Beckett has consistently refuse to explain his work -one of his rare utterances was the expression:

"nothing is more real than nothing" for to know nothing is nothing, not to want to know anything likewise, but to be beyond knowing anything, that is when peace enters into the soul of the incurious seeker.
The nature of his work could best be described as enigmatic and pessimistic.

His plays exhibit a lack of plot and character


CHARACTER -presumes that personality and individuality matter
PLOT -assumes that events in time have significance

Beckett rejects learning and sees language as part of the failure to know where and what we are. Language has failed us. Thus, Beckett's heroes not only deny that they are philosophers, they flaunt an ignorance of philosophy while remaining transfixed by philosophical questions that have troubled us since Socrates: the nature of Self, the world, and God.

Beckett is an agnostic. "Even if God were to exist", says Beckett, "he would make no difference: he would be as lonely and as enslaved, and as isolated as man is, in a cold, silent, indifferent universe".

It is an undeniable fact that we must sooner or later die, and many people are doubtful whether anything lies behind death. Beckett's works are not statements on this theme, but meditations upon it.


"I am not interested in any system. I can't see any trace of any system anywhere"

"Waiting For Godot" is a play/poem about a world without any divinity, a world in which man waits and hopes for something to give a meaning to his life, and relieve him of the absurdity of a death that will terminate all. But he waits in vain, and so our life is as meaningless as our deaths.


It is a monstrous paradox that an individual's life is an eternity while it lasts, but it is less than an instant in regard to cosmic time. Consciousness of the paradox is all important-but the consciousness by which we are aware of our individual existence is continually at risk from heart failure or mental breakdown. At best our consciousness is held in the prison of "time". In the prison, only forward motion is possible, and we delude ourselves that we progress towards some sort of ultimate goal….this ultimate goal [ in the case of "Waiting for Godot"] becomes anything that helps us bear our existence.

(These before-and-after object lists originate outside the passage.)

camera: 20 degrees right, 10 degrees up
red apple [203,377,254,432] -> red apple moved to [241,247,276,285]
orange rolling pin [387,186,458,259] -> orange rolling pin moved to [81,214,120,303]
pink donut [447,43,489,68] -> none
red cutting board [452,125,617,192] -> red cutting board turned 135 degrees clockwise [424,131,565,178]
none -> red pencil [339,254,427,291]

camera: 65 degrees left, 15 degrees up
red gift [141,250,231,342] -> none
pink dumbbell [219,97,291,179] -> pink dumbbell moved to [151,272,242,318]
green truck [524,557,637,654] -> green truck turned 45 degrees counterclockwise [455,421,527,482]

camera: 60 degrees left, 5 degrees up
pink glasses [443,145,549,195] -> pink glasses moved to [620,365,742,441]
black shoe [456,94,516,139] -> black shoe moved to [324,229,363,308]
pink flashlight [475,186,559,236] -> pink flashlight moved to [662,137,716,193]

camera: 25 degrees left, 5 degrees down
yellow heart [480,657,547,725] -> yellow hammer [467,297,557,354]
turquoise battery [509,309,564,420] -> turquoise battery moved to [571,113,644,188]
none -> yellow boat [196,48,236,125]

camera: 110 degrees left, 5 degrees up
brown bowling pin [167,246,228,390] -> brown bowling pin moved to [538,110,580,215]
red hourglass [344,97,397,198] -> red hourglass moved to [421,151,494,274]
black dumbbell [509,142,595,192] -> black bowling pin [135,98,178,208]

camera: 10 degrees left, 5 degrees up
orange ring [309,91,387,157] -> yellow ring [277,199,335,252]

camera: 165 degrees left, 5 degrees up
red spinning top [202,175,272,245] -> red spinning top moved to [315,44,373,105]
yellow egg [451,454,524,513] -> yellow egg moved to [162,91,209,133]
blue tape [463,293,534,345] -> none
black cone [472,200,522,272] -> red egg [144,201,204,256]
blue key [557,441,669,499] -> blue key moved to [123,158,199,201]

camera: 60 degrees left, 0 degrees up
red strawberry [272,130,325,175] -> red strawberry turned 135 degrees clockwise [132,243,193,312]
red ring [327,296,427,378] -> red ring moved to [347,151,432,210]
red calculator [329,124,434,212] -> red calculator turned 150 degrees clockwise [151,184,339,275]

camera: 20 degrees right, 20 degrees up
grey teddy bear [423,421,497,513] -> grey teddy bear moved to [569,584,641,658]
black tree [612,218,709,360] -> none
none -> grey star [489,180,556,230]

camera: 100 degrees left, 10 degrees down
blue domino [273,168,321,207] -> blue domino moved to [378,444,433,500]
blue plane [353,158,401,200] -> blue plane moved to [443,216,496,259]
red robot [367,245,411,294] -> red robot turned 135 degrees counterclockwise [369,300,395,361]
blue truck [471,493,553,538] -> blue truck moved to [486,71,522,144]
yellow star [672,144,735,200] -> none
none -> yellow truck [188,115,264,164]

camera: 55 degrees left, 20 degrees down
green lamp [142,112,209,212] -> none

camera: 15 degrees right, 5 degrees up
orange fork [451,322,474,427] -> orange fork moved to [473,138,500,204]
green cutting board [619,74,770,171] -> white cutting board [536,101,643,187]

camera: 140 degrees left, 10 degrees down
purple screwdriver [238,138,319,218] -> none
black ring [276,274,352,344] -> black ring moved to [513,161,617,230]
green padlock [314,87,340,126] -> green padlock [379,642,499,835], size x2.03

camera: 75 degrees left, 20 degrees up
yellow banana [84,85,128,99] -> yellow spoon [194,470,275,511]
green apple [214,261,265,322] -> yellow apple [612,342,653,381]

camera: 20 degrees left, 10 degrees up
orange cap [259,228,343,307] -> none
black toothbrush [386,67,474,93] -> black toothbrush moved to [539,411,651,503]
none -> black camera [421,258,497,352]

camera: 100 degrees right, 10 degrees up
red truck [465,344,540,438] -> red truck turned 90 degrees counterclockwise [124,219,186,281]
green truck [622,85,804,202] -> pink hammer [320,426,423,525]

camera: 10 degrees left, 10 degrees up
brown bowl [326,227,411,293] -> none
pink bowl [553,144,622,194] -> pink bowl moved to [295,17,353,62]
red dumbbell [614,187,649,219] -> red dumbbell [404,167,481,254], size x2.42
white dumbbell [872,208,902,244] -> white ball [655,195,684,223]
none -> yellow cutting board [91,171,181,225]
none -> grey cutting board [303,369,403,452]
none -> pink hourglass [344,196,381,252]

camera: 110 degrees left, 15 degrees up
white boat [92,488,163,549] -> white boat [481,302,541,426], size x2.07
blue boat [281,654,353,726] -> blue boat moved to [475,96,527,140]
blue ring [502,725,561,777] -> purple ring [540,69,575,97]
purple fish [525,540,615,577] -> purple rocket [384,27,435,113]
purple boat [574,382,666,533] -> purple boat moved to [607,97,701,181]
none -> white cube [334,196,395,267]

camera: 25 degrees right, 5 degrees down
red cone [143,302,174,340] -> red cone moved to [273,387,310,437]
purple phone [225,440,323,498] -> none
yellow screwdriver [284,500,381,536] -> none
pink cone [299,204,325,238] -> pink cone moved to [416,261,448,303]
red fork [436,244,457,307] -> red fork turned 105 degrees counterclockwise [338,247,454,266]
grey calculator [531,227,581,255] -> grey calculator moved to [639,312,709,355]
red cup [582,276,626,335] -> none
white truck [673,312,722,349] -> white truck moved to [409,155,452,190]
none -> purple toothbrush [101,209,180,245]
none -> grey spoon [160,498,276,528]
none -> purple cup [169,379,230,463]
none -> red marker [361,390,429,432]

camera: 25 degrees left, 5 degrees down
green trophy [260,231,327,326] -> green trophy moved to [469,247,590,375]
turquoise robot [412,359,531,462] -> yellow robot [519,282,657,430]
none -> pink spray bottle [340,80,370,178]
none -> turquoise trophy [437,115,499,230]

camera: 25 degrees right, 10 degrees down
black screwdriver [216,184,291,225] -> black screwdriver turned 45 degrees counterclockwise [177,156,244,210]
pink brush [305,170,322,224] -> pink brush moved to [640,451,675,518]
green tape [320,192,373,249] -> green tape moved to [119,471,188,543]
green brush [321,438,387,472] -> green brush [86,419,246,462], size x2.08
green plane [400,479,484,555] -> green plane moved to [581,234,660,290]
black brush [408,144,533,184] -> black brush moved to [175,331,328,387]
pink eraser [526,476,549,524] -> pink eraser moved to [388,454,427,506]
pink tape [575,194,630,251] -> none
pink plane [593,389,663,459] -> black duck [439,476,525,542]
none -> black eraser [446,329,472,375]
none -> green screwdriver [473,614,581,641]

Beckett's plays avoid any definition of these goals, because he believes that "art has nothing to do with clarity, does not dabble in the clear, and does not make clear". All a writer can do is to attempt to distil in words, however imperfect, an intuitive vision or experience [rather than a systematic set of beliefs] of the misery and desperation of life.

Desire is the source of our misery; such happiness as is possible can only be obtained by the removal of all desire

Beckett's people have collapsed under the burden of choice, responsibility and anguish, as they struggle to answer the questions:


What am I?
What are time and space?
What are mind and matter?
.….and they are determine to answer these questions rationally [without taking refuse in mysticism]…they drive reason to a point where reason itself becomes irrational…and generally very comical.

"Do not come down the ladder, I have taken it away"



What Beckett is saying here is that one can only affirm that meaning does not exist in terms that imply that it does.
This idea is reflected in Beckett's heroes; they believe that even in a meaningless situation life must have meaning. Beckett's plays present an inability in anyone to be nihilistic, not nihilism.

Beckett has left us with a final bleak image of life in the universe: that of a woman giving birth astride a grave.